Meeting either the “Profit in 3 of the last 5 years” rule, or meeting enough of the 9 factors above, would define your gaming activities as a business, not a hobby. Bear in mind that you don’t have to meet all 9 tests, but you should be able to meet a lot of them.
Gaming is My Employer’s Business
So this last one is a bit of an odd duck, and probably doesn’t apply to most readers. However, if you work in the gaming industry, then purchases of things like games and dice can be deductible.
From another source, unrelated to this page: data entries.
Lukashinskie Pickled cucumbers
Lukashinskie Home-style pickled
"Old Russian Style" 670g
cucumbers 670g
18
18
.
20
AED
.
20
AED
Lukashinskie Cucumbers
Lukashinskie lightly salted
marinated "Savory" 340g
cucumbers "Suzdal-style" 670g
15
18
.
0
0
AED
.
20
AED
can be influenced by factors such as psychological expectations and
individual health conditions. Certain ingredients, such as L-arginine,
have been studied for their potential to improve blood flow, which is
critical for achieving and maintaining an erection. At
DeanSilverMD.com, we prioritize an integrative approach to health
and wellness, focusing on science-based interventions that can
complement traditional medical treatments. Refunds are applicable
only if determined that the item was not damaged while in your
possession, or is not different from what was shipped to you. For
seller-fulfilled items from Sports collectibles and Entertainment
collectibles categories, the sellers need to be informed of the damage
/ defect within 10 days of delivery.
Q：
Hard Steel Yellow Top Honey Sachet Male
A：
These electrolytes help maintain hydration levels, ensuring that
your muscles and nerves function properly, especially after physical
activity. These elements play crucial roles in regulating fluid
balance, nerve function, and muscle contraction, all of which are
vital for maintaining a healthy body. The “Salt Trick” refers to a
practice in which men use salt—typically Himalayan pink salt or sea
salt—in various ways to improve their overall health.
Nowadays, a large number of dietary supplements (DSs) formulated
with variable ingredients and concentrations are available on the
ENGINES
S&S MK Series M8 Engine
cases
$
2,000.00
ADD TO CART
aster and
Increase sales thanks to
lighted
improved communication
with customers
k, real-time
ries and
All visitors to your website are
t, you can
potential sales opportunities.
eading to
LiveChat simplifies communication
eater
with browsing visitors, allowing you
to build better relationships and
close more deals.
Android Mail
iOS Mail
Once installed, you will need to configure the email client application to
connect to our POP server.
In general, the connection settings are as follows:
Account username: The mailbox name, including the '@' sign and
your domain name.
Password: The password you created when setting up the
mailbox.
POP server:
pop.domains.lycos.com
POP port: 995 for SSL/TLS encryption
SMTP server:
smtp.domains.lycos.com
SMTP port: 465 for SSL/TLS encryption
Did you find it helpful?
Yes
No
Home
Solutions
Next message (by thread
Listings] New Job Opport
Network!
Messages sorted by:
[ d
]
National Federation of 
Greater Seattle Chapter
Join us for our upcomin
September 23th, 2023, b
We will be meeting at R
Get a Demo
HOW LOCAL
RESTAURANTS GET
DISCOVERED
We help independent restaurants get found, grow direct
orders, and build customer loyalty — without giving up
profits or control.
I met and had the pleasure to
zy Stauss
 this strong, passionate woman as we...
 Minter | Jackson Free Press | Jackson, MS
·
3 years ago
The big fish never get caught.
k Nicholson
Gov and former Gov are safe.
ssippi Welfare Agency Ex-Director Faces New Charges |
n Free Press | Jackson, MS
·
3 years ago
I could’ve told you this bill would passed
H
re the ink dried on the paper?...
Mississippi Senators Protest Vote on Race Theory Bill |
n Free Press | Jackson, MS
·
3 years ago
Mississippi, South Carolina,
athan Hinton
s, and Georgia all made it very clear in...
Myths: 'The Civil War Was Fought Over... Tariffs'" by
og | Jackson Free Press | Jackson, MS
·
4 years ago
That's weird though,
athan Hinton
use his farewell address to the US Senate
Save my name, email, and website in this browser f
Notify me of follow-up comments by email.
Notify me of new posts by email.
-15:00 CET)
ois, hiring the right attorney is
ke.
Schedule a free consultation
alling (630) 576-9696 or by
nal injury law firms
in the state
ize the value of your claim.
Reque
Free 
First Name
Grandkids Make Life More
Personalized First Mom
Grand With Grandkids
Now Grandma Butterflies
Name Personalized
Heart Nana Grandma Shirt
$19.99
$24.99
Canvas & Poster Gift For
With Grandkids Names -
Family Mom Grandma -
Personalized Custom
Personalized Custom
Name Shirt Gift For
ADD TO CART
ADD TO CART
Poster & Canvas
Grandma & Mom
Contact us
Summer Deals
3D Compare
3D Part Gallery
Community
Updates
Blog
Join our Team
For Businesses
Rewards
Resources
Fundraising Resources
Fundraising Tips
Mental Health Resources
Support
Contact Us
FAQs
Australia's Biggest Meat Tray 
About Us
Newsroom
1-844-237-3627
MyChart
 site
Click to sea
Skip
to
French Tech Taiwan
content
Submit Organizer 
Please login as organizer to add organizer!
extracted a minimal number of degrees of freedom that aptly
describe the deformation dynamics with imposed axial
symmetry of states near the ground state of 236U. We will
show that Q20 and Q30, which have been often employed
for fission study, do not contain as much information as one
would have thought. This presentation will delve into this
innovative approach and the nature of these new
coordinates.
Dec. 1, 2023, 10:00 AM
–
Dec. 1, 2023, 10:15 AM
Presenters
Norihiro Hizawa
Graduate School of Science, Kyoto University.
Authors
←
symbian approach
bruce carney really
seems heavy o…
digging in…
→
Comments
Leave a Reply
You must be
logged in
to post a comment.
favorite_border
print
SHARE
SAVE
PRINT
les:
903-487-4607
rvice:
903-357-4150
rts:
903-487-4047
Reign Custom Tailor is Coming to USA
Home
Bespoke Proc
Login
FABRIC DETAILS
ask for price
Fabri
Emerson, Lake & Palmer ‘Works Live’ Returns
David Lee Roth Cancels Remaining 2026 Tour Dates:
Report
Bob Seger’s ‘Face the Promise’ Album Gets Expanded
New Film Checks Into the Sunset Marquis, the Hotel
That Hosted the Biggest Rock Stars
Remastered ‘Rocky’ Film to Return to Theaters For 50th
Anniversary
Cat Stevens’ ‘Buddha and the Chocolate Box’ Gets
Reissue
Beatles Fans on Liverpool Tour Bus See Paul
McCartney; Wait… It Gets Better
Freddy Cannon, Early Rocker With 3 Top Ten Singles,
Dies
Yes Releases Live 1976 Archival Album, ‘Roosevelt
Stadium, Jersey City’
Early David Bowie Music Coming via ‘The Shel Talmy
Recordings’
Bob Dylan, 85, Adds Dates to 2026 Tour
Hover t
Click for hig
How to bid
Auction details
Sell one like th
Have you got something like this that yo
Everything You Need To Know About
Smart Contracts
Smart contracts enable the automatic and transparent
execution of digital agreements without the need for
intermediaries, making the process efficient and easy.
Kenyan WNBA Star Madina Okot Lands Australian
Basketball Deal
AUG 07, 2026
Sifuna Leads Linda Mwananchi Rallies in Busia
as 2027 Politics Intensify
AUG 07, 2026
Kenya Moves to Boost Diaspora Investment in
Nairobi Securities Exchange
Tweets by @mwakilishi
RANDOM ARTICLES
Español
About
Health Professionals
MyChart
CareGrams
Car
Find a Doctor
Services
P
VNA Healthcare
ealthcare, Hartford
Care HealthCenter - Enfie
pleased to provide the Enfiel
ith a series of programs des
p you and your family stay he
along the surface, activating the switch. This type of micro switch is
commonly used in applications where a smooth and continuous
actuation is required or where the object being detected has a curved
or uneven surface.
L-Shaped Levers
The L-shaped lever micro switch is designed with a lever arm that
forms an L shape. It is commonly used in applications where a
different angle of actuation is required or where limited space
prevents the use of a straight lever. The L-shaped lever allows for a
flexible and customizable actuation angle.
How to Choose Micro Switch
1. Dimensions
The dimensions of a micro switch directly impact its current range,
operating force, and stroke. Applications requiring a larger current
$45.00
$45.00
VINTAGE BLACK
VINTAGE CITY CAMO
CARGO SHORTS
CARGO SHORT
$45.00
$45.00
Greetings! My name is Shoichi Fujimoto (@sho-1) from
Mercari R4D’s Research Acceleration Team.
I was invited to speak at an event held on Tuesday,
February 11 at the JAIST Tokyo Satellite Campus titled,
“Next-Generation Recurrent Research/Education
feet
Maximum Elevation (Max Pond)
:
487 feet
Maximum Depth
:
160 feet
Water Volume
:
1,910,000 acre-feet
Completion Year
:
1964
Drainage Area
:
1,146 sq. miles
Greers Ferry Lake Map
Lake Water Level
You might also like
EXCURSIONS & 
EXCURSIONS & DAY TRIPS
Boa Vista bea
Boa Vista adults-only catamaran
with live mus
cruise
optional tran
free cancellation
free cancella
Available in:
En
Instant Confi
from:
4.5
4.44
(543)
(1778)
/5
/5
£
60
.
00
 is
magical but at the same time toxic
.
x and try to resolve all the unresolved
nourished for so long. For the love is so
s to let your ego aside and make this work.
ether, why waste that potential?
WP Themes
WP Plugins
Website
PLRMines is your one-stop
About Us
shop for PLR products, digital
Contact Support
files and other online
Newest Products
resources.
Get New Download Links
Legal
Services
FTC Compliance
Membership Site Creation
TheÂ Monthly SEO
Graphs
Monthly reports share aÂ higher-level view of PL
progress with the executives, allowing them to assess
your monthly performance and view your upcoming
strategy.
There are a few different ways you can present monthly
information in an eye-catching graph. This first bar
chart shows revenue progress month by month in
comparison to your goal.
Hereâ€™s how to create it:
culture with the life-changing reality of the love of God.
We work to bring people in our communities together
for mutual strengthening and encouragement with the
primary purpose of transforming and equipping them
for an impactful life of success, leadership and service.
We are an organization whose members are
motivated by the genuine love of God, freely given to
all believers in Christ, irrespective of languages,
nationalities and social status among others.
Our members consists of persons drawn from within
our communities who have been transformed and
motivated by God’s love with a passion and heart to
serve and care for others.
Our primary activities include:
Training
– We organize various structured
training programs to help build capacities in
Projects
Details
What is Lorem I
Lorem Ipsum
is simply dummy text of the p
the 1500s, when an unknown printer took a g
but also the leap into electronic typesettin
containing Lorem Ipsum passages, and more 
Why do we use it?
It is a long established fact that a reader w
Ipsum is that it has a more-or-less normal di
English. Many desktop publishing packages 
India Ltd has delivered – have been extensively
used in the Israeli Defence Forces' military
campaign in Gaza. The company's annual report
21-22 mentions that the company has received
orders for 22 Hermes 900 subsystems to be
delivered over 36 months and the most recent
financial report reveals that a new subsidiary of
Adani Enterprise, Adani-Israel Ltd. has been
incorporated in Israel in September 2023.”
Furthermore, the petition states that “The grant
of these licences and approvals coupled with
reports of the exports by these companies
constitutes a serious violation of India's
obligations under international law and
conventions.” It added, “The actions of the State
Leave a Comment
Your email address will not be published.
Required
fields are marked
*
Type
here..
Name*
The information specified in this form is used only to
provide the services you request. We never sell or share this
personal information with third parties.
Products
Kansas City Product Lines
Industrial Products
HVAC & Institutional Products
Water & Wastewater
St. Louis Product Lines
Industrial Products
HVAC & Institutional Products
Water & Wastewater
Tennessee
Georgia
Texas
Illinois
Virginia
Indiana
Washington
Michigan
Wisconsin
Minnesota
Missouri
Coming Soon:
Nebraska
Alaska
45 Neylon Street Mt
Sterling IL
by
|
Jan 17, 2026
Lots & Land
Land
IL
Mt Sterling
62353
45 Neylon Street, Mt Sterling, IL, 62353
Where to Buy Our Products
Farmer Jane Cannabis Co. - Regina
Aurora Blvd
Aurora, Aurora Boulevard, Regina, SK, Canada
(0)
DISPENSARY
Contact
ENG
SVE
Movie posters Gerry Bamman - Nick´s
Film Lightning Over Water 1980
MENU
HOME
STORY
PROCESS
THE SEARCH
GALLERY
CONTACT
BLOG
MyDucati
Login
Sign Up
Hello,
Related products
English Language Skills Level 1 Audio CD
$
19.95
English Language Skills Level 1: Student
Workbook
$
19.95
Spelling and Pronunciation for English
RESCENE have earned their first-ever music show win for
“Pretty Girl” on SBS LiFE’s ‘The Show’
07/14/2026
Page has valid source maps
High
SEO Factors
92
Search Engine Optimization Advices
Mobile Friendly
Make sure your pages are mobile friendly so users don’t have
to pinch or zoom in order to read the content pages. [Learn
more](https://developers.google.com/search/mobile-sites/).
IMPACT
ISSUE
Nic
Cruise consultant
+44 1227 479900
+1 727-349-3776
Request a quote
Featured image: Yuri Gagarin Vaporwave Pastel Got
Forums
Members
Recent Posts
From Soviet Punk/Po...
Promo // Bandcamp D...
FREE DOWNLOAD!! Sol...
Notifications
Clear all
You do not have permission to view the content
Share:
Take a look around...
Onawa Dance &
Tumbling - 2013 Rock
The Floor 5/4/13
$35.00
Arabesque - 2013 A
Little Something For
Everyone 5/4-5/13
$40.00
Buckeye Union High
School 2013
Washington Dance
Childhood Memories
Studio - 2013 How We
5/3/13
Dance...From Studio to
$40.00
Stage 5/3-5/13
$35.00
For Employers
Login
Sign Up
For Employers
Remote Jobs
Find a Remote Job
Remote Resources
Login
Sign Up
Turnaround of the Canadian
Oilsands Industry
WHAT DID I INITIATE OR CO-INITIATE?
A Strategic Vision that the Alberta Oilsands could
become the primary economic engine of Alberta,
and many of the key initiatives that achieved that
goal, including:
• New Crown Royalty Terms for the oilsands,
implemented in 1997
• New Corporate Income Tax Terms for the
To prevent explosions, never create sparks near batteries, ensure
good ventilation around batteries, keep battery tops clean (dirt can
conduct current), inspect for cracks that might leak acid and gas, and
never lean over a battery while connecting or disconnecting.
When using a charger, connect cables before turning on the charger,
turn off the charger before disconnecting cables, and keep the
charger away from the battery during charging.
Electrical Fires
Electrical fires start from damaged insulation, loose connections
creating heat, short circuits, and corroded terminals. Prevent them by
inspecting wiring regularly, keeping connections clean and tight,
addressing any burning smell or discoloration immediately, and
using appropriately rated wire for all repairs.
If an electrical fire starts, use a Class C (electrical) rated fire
Here is what the IRS says about Unreimbursed Employee Expenses:
You can deduct only unreimbursed employee expenses that are:
- Paid or incurred during your tax year,
- For carrying on your trade or business of being an employee, AND
- Ordinary and necessary.
An expense is ordinary if it is common and accepted in your trade, business, or profession. An expense is necessary if it is appropriate and helpful to your business. An expense does not have to be required to be considered necessary. (Pub 529, Emphasis mine)
If buying games and dice keeps you competitive as an employee, helps you do your job better, or keeps you abreast of your industry, then the cost of those games and dice is probably deductible.
There are two caveats that I should mention.
- If your employer reimbursed you for the expense, it’s not deductible.
- You are always better off letting your employer provide things than paying for them yourself. “But I get a tax deduction if I pay for it!” you say. Yes, but when your employer pays for it, it’s free to you, and free trumps the small benefit of a tax deduction every time.
Where does it go? Unreimbursed Employee Expenses go on Schedule A, line 21. They are subject to the same 2% floor as hobby losses, and pose the same problems for those taxpayers who take the standard deduction.
For most people, deducting expenses related to their hobby isn’t usually viable. However, if you feel that you fall into one of the categories above, you should certainly see a tax professional at least once in order to get a handle on what sorts of things you can deduct, and what you can’t. Chances are, you’re missing some tax deductions that you haven’t thought of.
One final note: If you have expenses that you didn’t deduct in prior years, you can go 3 years back and “change” (amend) your tax returns for those years. While the prospect of re-doing your taxes is probably not appealing, leaving money on the table should be even less appealing. Besides, form 1040X is pretty easy to fill out.
I’ve debated whether or not I should leave comments open on this particular post. I have decided I will; however, I will not be answering any “what about this specific situation I have” questions. I will amend the article to answer more general questions about things I may have missed or was not clear enough on. I will also delete any answers that people try to give to questions within the comments. In other words, the comments on this article will be closely curated, and may eventually be shut off.